# What the task requires
Without the pictures, extract every line from the start of the material to the line containing "mouse_move(472, 327)", both ends included.
• • •
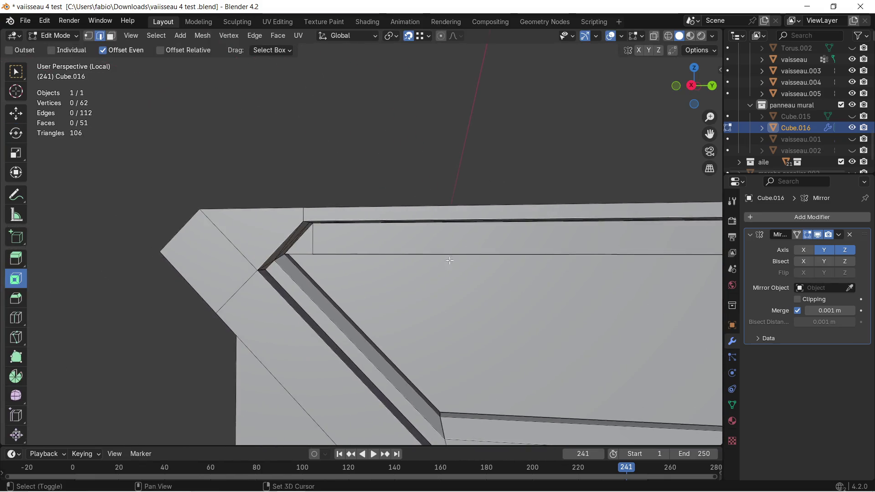
scroll(354, 265, "up", 2)
mouse_move(354, 266)
middle_mouse_down()
mouse_move(297, 239)
mouse_move(303, 265)
middle_mouse_up()
key("Tab")
key("Tab")
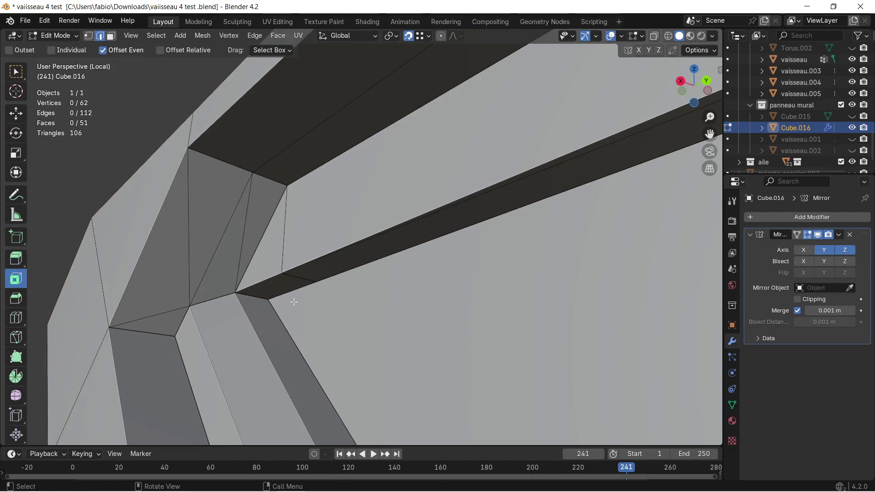
key("a")
key("m")
left_click(286, 311)
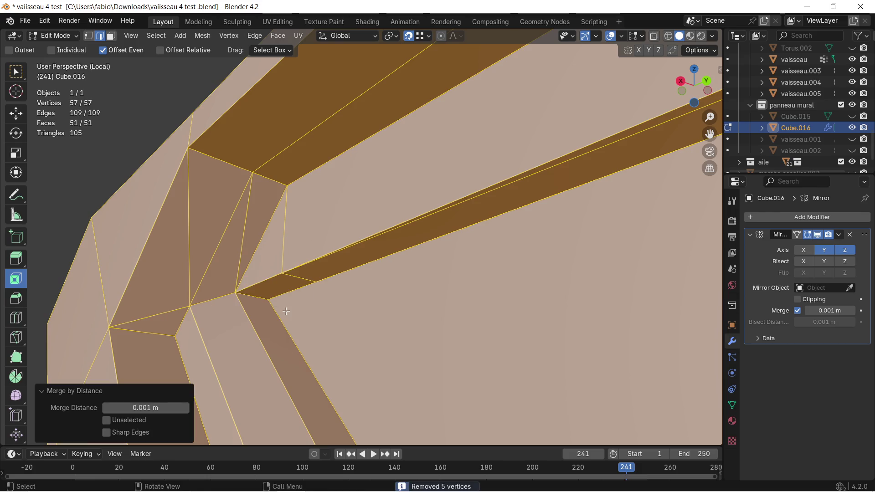
mouse_move(278, 325)
middle_mouse_down()
mouse_move(284, 300)
mouse_move(384, 331)
mouse_move(427, 363)
middle_mouse_up()
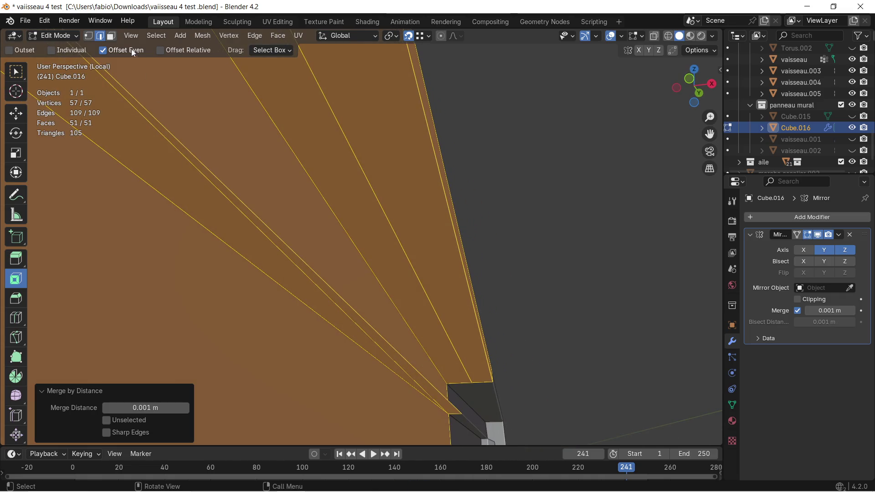
In face select mode, inspect the panel and delete the wall face
left_click(111, 35)
left_click(270, 262)
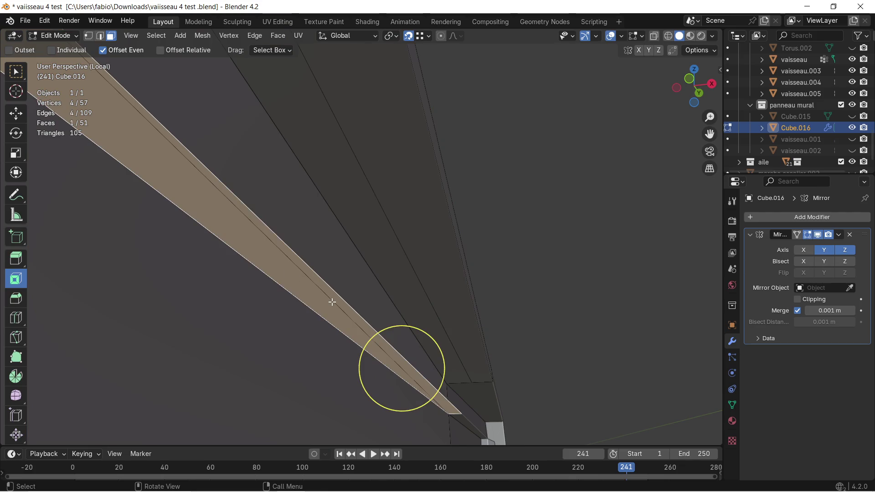
mouse_move(328, 307)
middle_mouse_down()
mouse_move(319, 371)
mouse_move(162, 377)
mouse_move(322, 363)
mouse_move(358, 330)
mouse_move(312, 336)
mouse_move(289, 361)
mouse_move(403, 365)
mouse_move(397, 326)
middle_mouse_up()
mouse_move(415, 297)
middle_mouse_down()
mouse_move(392, 312)
mouse_move(328, 299)
mouse_move(256, 229)
mouse_move(254, 215)
mouse_move(268, 210)
middle_mouse_up()
mouse_move(371, 245)
middle_mouse_down()
mouse_move(518, 322)
mouse_move(472, 327)
mouse_move(381, 294)
mouse_move(376, 308)
mouse_move(235, 293)
mouse_move(474, 281)
mouse_move(139, 350)
middle_mouse_up()
mouse_move(311, 243)
middle_mouse_down()
mouse_move(280, 253)
mouse_move(266, 272)
mouse_move(334, 235)
mouse_move(348, 244)
mouse_move(335, 260)
mouse_move(318, 247)
mouse_move(338, 260)
middle_mouse_up()
left_click(334, 234)
key("x")
left_click(334, 234)
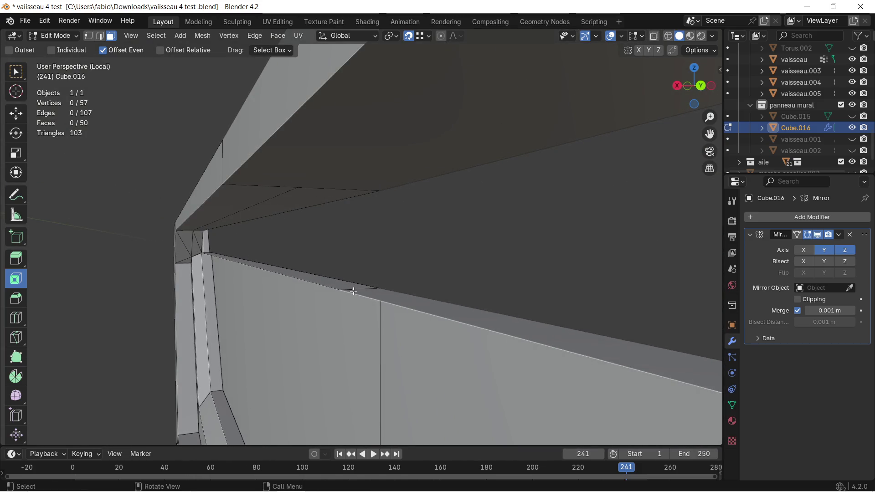
In edge mode, extrude the wall's top edge upward twice into new faces
left_click(354, 291)
left_click(100, 37)
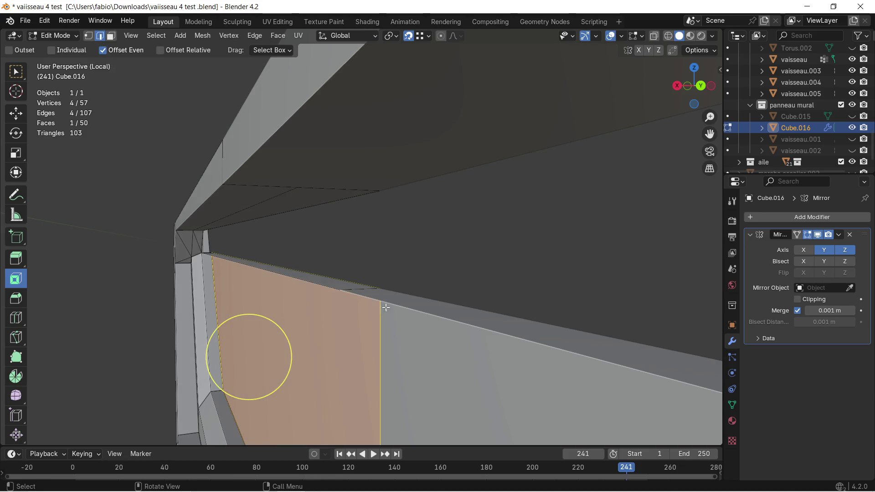
left_click(363, 287)
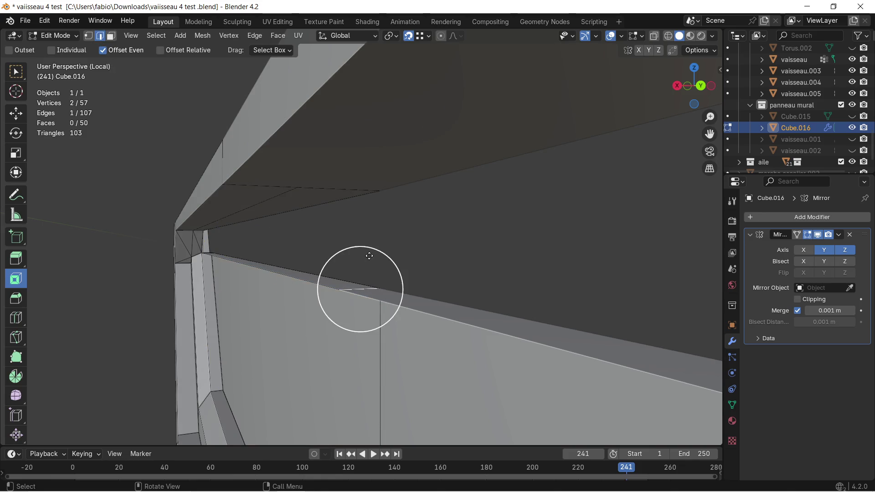
left_click_drag(369, 256, 368, 193)
mouse_move(367, 191)
middle_mouse_down()
mouse_move(372, 228)
mouse_move(352, 212)
mouse_move(406, 219)
mouse_move(405, 256)
mouse_move(627, 248)
mouse_move(174, 248)
mouse_move(302, 249)
mouse_move(237, 254)
middle_mouse_up()
mouse_move(139, 225)
middle_mouse_down()
mouse_move(287, 244)
mouse_move(351, 289)
mouse_move(204, 256)
mouse_move(328, 256)
mouse_move(393, 213)
middle_mouse_up()
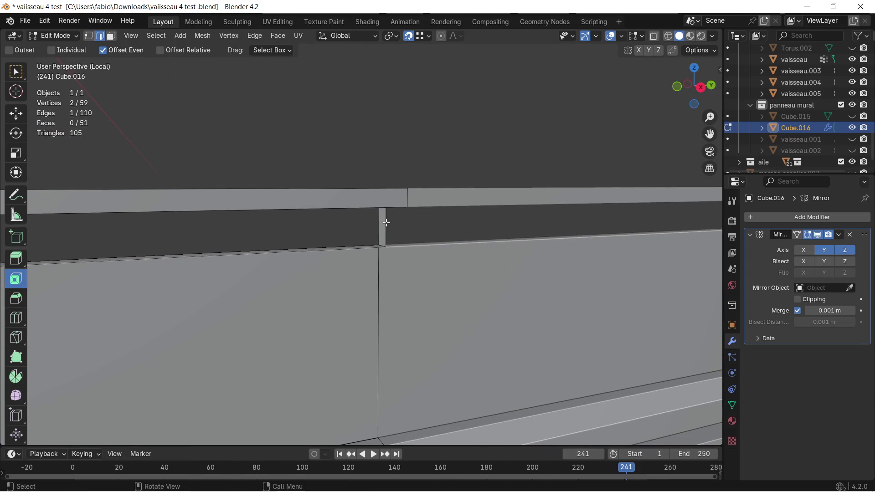
key("e")
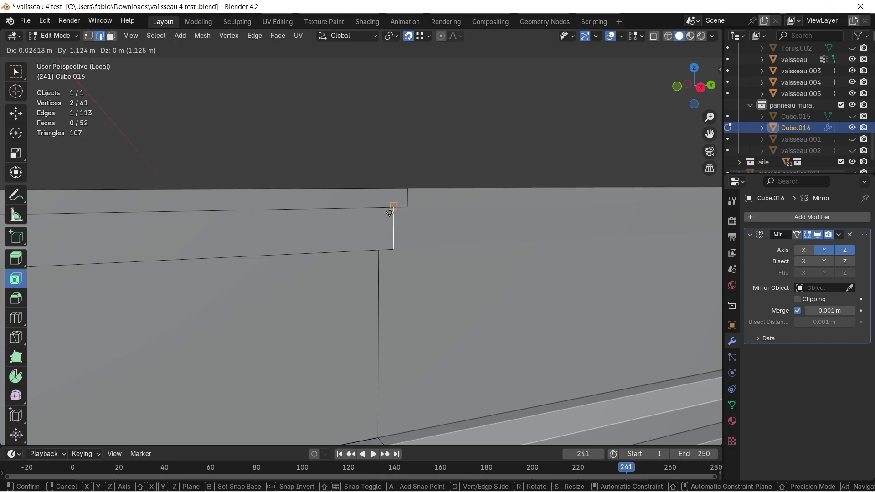
left_click(390, 213)
mouse_move(404, 239)
middle_mouse_down()
mouse_move(409, 264)
mouse_move(440, 235)
mouse_move(530, 268)
mouse_move(545, 253)
mouse_move(426, 327)
mouse_move(438, 317)
middle_mouse_up()
scroll(553, 250, "up", 4)
scroll(543, 255, "up", 1)
Move the new edge along X, then select all and merge vertices by distance
key("g")
key("x")
left_click(412, 270)
mouse_move(424, 275)
middle_mouse_down()
mouse_move(342, 305)
mouse_move(300, 288)
mouse_move(334, 249)
middle_mouse_up()
mouse_move(271, 302)
middle_mouse_down()
mouse_move(433, 239)
mouse_move(411, 213)
middle_mouse_up()
key("a")
key("m")
left_click(410, 213)
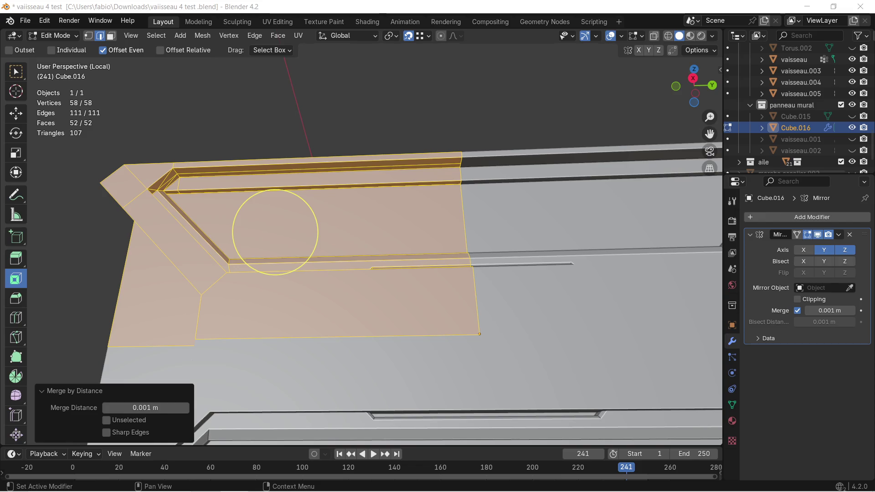
scroll(309, 172, "up", 5)
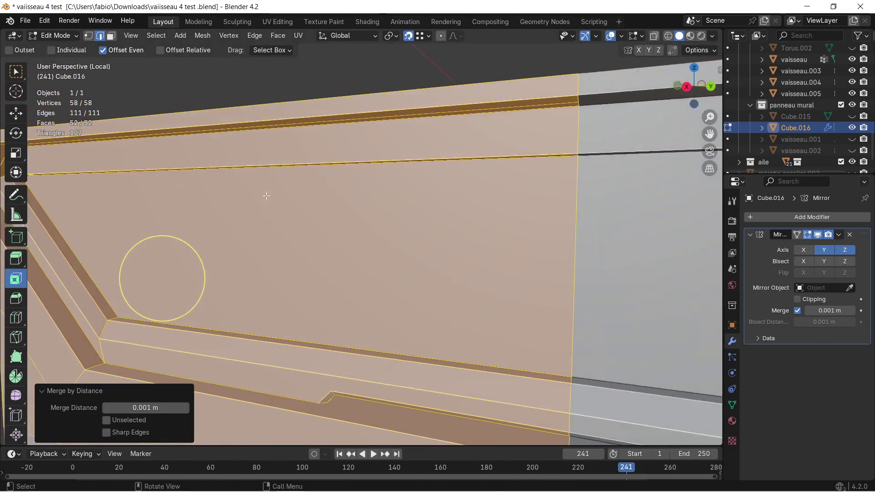
scroll(315, 199, "down", 3)
middle_click_drag(318, 212, 324, 226)
scroll(325, 225, "up", 3)
scroll(318, 225, "up", 2)
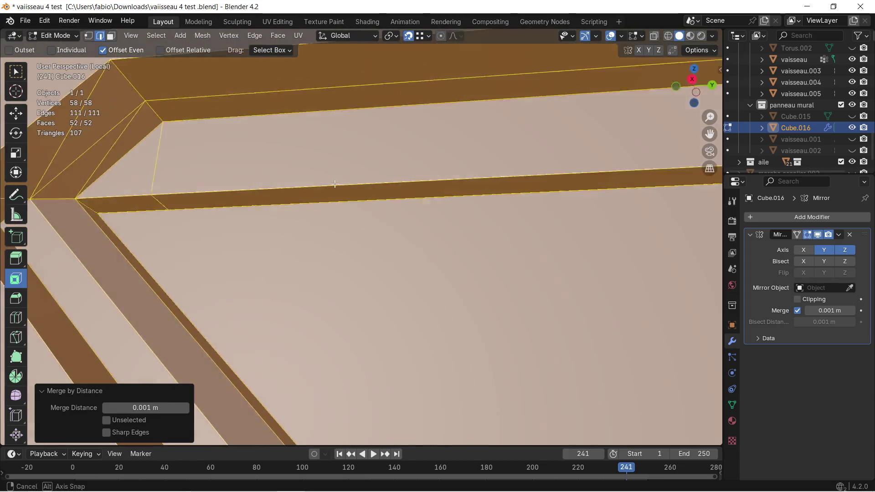
scroll(332, 185, "up", 2)
mouse_move(192, 196)
middle_mouse_down("shift")
mouse_move(481, 164)
mouse_move(410, 171)
middle_mouse_up("shift")
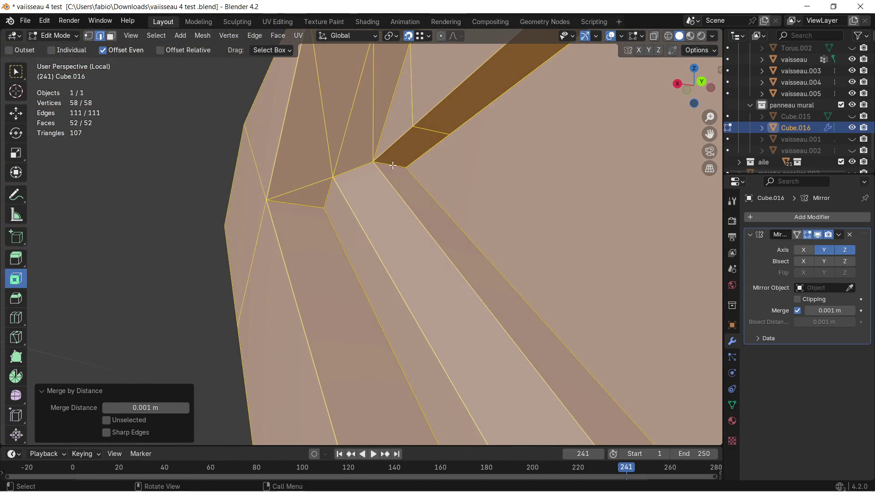
key("alt+a")
key("c")
left_click(350, 139)
mouse_move(350, 139)
middle_mouse_down()
mouse_move(427, 182)
mouse_move(445, 183)
middle_mouse_up()
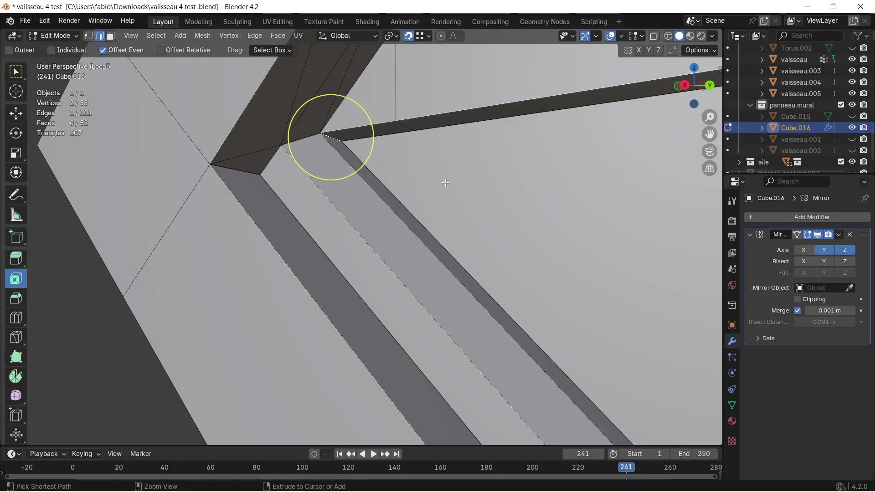
key("ctrl+b")
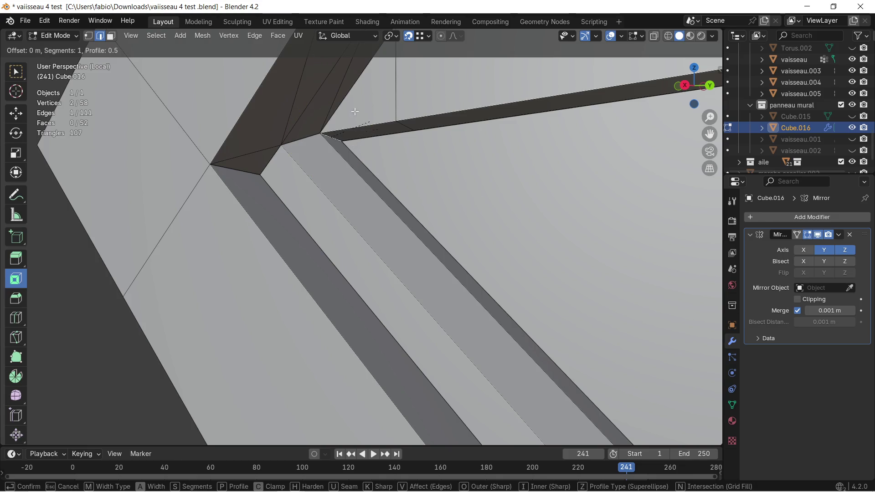
left_click(515, 217)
• • •
# Task response
scroll(354, 265, "up", 2)
mouse_move(354, 266)
middle_mouse_down()
mouse_move(297, 239)
mouse_move(303, 265)
middle_mouse_up()
key("Tab")
key("Tab")
key("a")
key("m")
left_click(286, 311)
mouse_move(278, 325)
middle_mouse_down()
mouse_move(284, 300)
mouse_move(384, 331)
mouse_move(427, 363)
middle_mouse_up()
In face select mode, inspect the panel and delete the wall face
left_click(111, 35)
left_click(270, 262)
mouse_move(328, 307)
middle_mouse_down()
mouse_move(319, 371)
mouse_move(162, 377)
mouse_move(322, 363)
mouse_move(358, 330)
mouse_move(312, 336)
mouse_move(289, 361)
mouse_move(403, 365)
mouse_move(397, 326)
middle_mouse_up()
mouse_move(415, 297)
middle_mouse_down()
mouse_move(392, 312)
mouse_move(328, 299)
mouse_move(256, 229)
mouse_move(254, 215)
mouse_move(268, 210)
middle_mouse_up()
mouse_move(371, 245)
middle_mouse_down()
mouse_move(518, 322)
mouse_move(472, 327)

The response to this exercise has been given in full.